A disgraced psychiatrist who sexually molested a female patient 16 years ago faces a further year-long suspension while awaiting a disciplinary hearing before the General Medical Council.
Dr William Kerr, aged 77, was unfit to stand trial because of the brain wasting disease which affects him.
But, after a fact-finding hearing, a York Crown Court jury decided in December 2000 that he had indecently assaulted the patient when she consulted him at a hospital in Ripon, North Yorkshire in 1986.
Kerr was cleared of two rapes and four indecent assaults, while the jury was unable to agree verdicts on 12 other indecency counts which were left on the file.
Kerr - from Easingwold, near York - received an absolute discharge, but was ordered to be placed on the sex offenders' register for five years. He later challenged the jury's findings in the Appeal Court as a breach of his fundamental human rights, but his case was dismissed in October last year.
The General Medical Council suspended him from practice in April this year for 18 months - the maximum period it had power to impose without court sanction.

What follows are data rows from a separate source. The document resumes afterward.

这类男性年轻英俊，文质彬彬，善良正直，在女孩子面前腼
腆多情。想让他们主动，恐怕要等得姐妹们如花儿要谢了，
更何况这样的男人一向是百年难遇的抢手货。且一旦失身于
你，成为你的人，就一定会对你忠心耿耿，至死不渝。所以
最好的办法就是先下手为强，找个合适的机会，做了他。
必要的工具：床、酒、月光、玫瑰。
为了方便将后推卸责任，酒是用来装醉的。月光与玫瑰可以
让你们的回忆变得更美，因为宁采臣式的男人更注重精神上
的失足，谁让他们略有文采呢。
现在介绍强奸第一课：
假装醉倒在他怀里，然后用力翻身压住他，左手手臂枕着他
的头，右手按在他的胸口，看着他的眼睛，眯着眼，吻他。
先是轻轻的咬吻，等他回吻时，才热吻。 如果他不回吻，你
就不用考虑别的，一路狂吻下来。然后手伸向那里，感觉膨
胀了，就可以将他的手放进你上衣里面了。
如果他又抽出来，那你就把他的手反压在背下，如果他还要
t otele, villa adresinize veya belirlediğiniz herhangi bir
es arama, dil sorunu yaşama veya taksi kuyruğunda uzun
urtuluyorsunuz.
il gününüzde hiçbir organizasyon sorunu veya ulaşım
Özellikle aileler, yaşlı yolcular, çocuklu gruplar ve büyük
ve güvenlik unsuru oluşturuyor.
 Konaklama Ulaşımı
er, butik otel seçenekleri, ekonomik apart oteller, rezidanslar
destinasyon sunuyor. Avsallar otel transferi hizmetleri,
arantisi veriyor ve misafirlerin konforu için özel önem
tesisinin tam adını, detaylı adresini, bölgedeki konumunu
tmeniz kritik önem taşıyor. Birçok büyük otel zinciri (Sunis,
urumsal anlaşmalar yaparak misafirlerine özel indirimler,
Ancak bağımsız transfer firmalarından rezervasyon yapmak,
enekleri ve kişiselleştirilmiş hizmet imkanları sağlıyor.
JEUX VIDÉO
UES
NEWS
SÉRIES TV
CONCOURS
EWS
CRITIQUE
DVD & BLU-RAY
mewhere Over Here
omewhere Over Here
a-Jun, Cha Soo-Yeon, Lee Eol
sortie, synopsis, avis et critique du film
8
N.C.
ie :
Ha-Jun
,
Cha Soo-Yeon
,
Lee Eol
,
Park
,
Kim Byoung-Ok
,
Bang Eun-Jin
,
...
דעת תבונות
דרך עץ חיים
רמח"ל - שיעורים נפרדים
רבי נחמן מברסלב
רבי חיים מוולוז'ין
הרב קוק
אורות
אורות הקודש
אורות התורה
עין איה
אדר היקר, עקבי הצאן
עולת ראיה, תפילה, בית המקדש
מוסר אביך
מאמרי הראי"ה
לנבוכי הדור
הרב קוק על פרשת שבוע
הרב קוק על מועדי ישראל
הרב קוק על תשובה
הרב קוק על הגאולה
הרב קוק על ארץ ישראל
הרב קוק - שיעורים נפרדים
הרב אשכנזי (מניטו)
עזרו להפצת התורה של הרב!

But today top judge, Mr Justice Keith, said it was "appropriate" to extend that period for a further 12 months, pending a full disciplinary hearing.
The General Medical Council's barrister, Dinah Rose, told the judge there was no clear evidence about Kerr's current medical condition.
The disciplinary charges before the GMC relate to his employment by the North Yorkshire Health Authority between 1967 and 1988, and comprise allegations of "improper, indecent and inappropriate examinations" on 12 female patients.
Kerr's lawyers opposed the 12-month extension, citing his declining health and the long delay in dealing with the disciplinary charges.
But Mr Justice Keith observed: "The allegations against Dr Kerr are extremely serious, all the more so because as a psychiatrist he was in a particular position of trust to particularly vulnerable women.
"I am extremely satisfied that public confidence in the medical profession would be seriously undermined if the GMC were seen to be content for his registration to continue pending the determination of complaints of this gravity against him".
Dr Kerr had also applied for "voluntary erasure" from the medical register on grounds of ill health, but that had also been refused "in the public interest" by the GMC's Interim Orders Committee.
After the judgement lawyers for the GMC said they hoped to convene the disciplinary hearing in March next year.